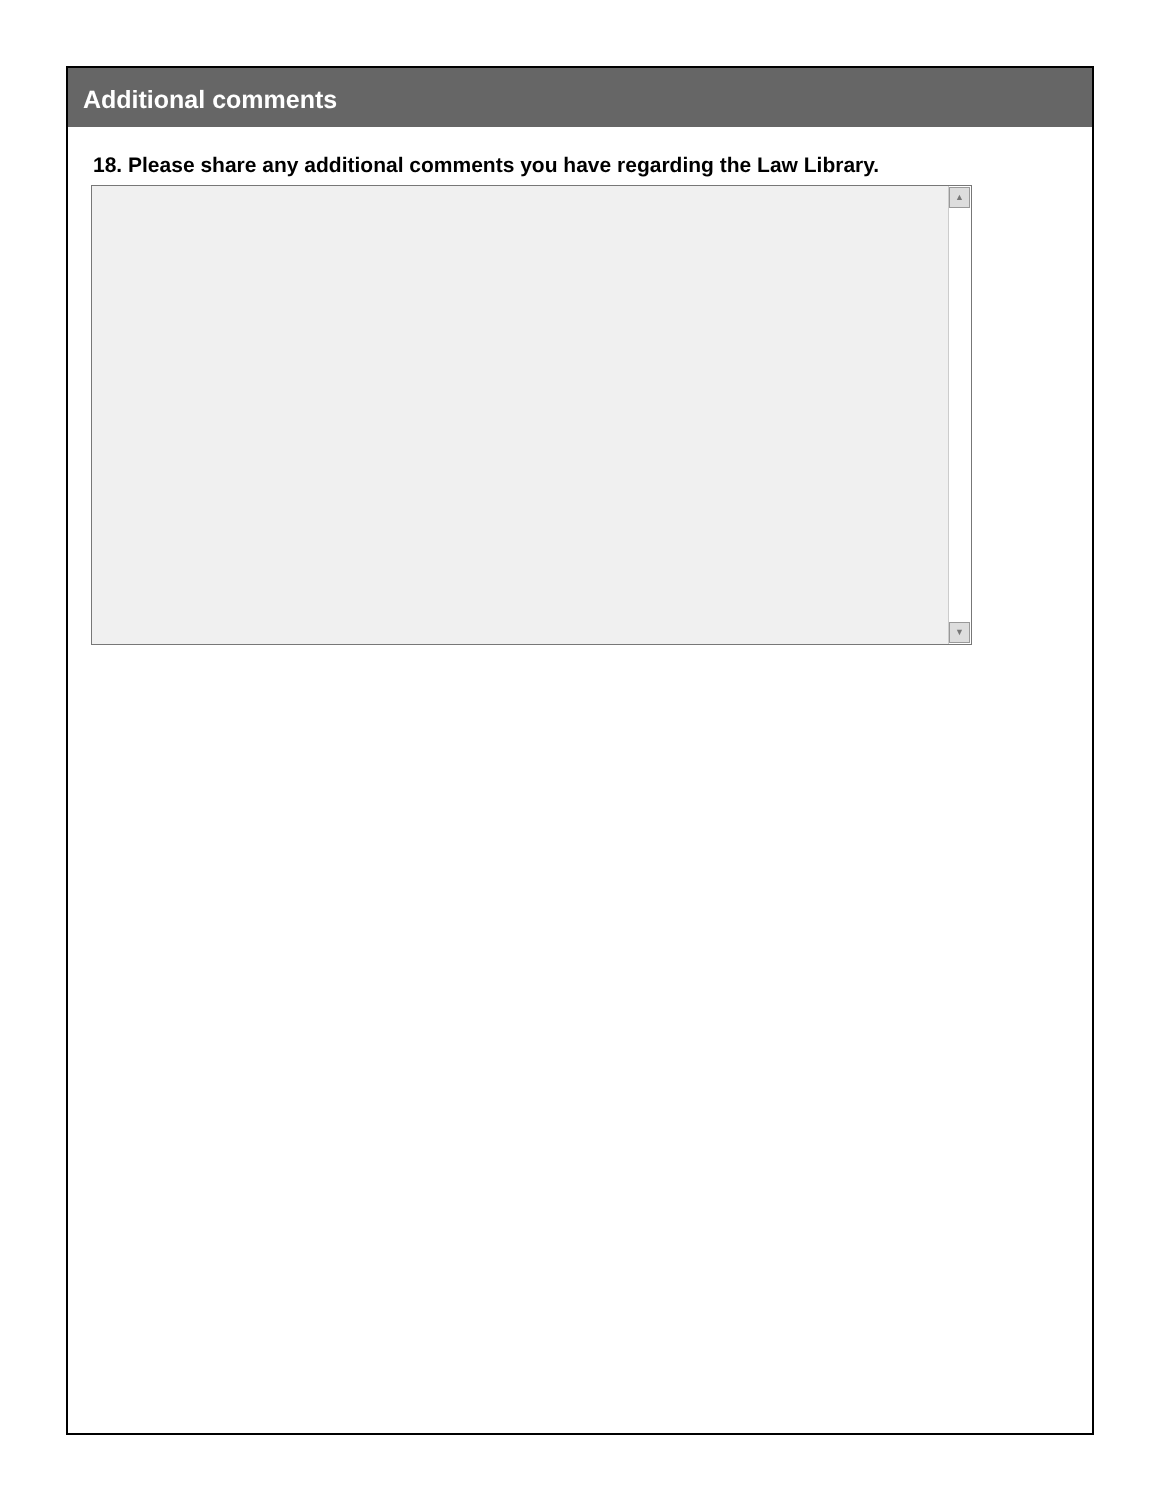Additional comments
18. Please share any additional comments you have regarding the Law Library.
▲
▼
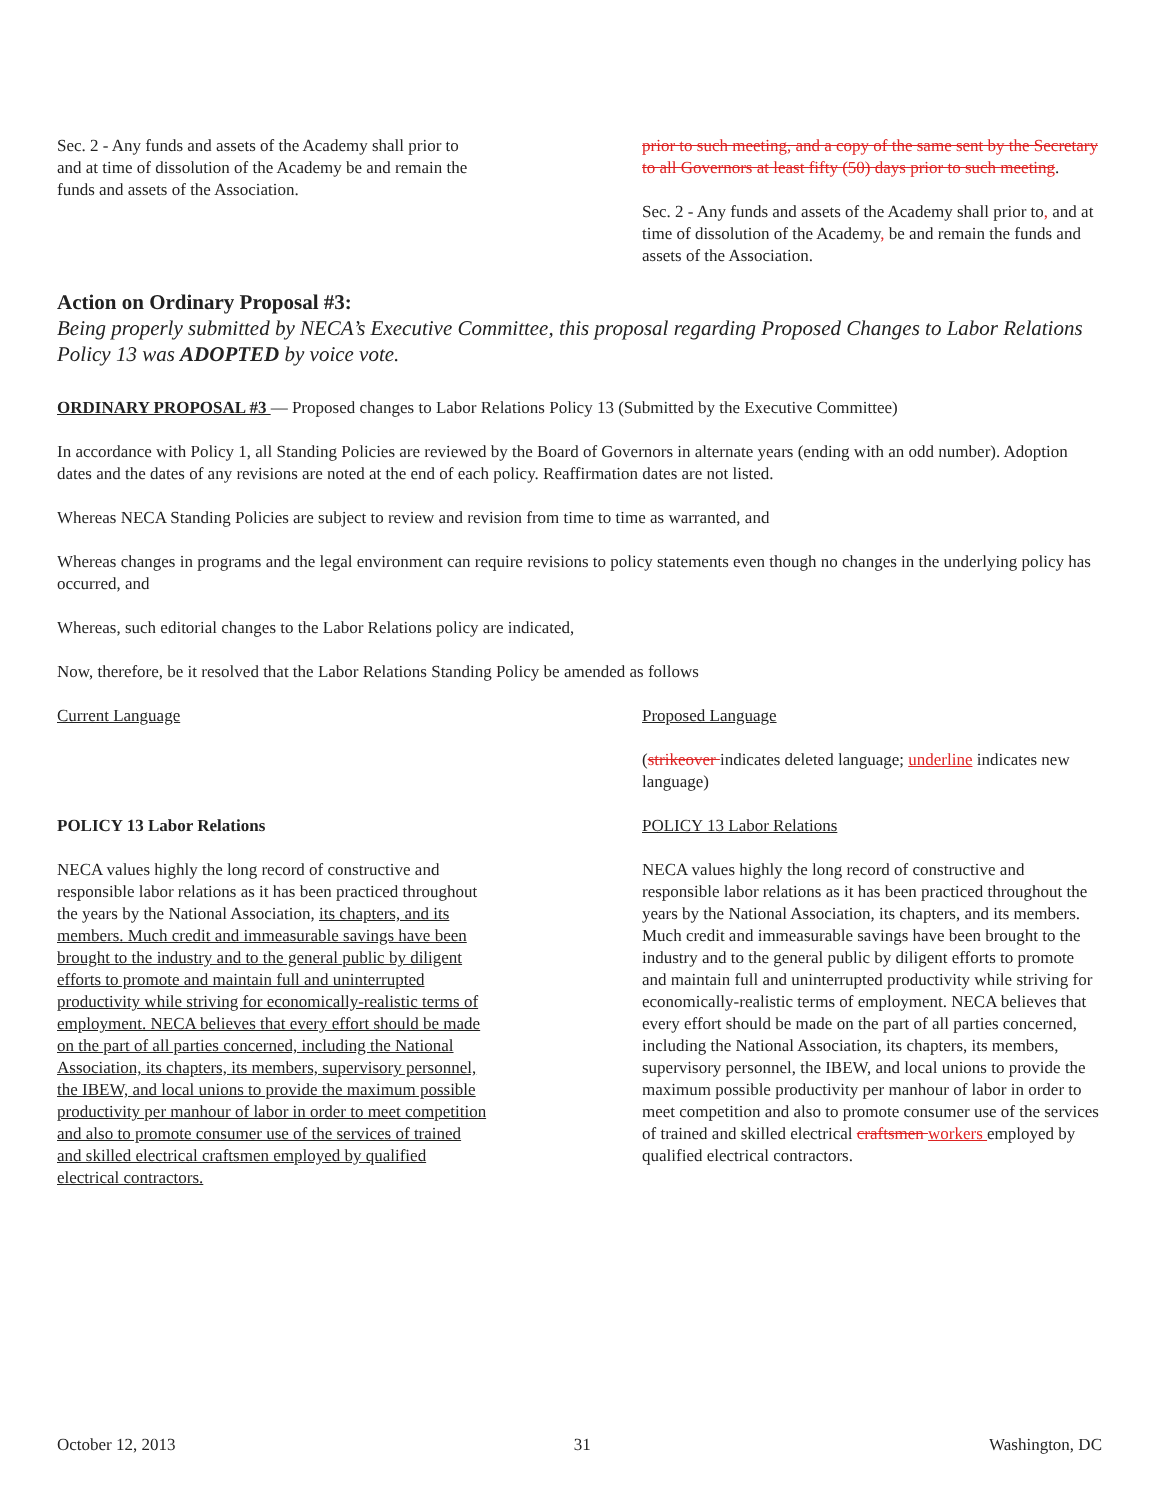Sec. 2 - Any funds and assets of the Academy shall prior to and at time of dissolution of the Academy be and remain the funds and assets of the Association.
prior to such meeting, and a copy of the same sent by the Secretary to all Governors at least fifty (50) days prior to such meeting.
Sec. 2 - Any funds and assets of the Academy shall prior to, and at time of dissolution of the Academy, be and remain the funds and assets of the Association.
Action on Ordinary Proposal #3:
Being properly submitted by NECA’s Executive Committee, this proposal regarding Proposed Changes to Labor Relations Policy 13 was ADOPTED by voice vote.
ORDINARY PROPOSAL #3 — Proposed changes to Labor Relations Policy 13 (Submitted by the Executive Committee)
In accordance with Policy 1, all Standing Policies are reviewed by the Board of Governors in alternate years (ending with an odd number). Adoption dates and the dates of any revisions are noted at the end of each policy. Reaffirmation dates are not listed.
Whereas NECA Standing Policies are subject to review and revision from time to time as warranted, and
Whereas changes in programs and the legal environment can require revisions to policy statements even though no changes in the underlying policy has occurred, and
Whereas, such editorial changes to the Labor Relations policy are indicated,
Now, therefore, be it resolved that the Labor Relations Standing Policy be amended as follows
Current Language
POLICY 13 Labor Relations
NECA values highly the long record of constructive and responsible labor relations as it has been practiced throughout the years by the National Association, its chapters, and its members. Much credit and immeasurable savings have been brought to the industry and to the general public by diligent efforts to promote and maintain full and uninterrupted productivity while striving for economically-realistic terms of employment. NECA believes that every effort should be made on the part of all parties concerned, including the National Association, its chapters, its members, supervisory personnel, the IBEW, and local unions to provide the maximum possible productivity per manhour of labor in order to meet competition and also to promote consumer use of the services of trained and skilled electrical craftsmen employed by qualified electrical contractors.
Proposed Language
(strikeover indicates deleted language; underline indicates new language)
POLICY 13 Labor Relations
NECA values highly the long record of constructive and responsible labor relations as it has been practiced throughout the years by the National Association, its chapters, and its members. Much credit and immeasurable savings have been brought to the industry and to the general public by diligent efforts to promote and maintain full and uninterrupted productivity while striving for economically-realistic terms of employment. NECA believes that every effort should be made on the part of all parties concerned, including the National Association, its chapters, its members, supervisory personnel, the IBEW, and local unions to provide the maximum possible productivity per manhour of labor in order to meet competition and also to promote consumer use of the services of trained and skilled electrical craftsmen workers employed by qualified electrical contractors.
October 12, 2013 31 Washington, DC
___
EXERCISE OBJECTIVE
Please retype all of the material exactly, skipping whatever images it holds.

EXERCISE SOLUTION
Additional comments
18. Please share any additional comments you have regarding the Law Library.
▲
▼
Sec. 2 - Any funds and assets of the Academy shall prior to and at time of dissolution of the Academy be and remain the funds and assets of the Association.
prior to such meeting, and a copy of the same sent by the Secretary to all Governors at least fifty (50) days prior to such meeting.
Sec. 2 - Any funds and assets of the Academy shall prior to, and at time of dissolution of the Academy, be and remain the funds and assets of the Association.
Action on Ordinary Proposal #3:
Being properly submitted by NECA’s Executive Committee, this proposal regarding Proposed Changes to Labor Relations Policy 13 was ADOPTED by voice vote.
ORDINARY PROPOSAL #3 — Proposed changes to Labor Relations Policy 13 (Submitted by the Executive Committee)
In accordance with Policy 1, all Standing Policies are reviewed by the Board of Governors in alternate years (ending with an odd number). Adoption dates and the dates of any revisions are noted at the end of each policy. Reaffirmation dates are not listed.
Whereas NECA Standing Policies are subject to review and revision from time to time as warranted, and
Whereas changes in programs and the legal environment can require revisions to policy statements even though no changes in the underlying policy has occurred, and
Whereas, such editorial changes to the Labor Relations policy are indicated,
Now, therefore, be it resolved that the Labor Relations Standing Policy be amended as follows
Current Language
POLICY 13 Labor Relations
NECA values highly the long record of constructive and responsible labor relations as it has been practiced throughout the years by the National Association, its chapters, and its members. Much credit and immeasurable savings have been brought to the industry and to the general public by diligent efforts to promote and maintain full and uninterrupted productivity while striving for economically-realistic terms of employment. NECA believes that every effort should be made on the part of all parties concerned, including the National Association, its chapters, its members, supervisory personnel, the IBEW, and local unions to provide the maximum possible productivity per manhour of labor in order to meet competition and also to promote consumer use of the services of trained and skilled electrical craftsmen employed by qualified electrical contractors.
Proposed Language
(strikeover indicates deleted language; underline indicates new language)
POLICY 13 Labor Relations
NECA values highly the long record of constructive and responsible labor relations as it has been practiced throughout the years by the National Association, its chapters, and its members. Much credit and immeasurable savings have been brought to the industry and to the general public by diligent efforts to promote and maintain full and uninterrupted productivity while striving for economically-realistic terms of employment. NECA believes that every effort should be made on the part of all parties concerned, including the National Association, its chapters, its members, supervisory personnel, the IBEW, and local unions to provide the maximum possible productivity per manhour of labor in order to meet competition and also to promote consumer use of the services of trained and skilled electrical craftsmen workers employed by qualified electrical contractors.
October 12, 2013 31 Washington, DC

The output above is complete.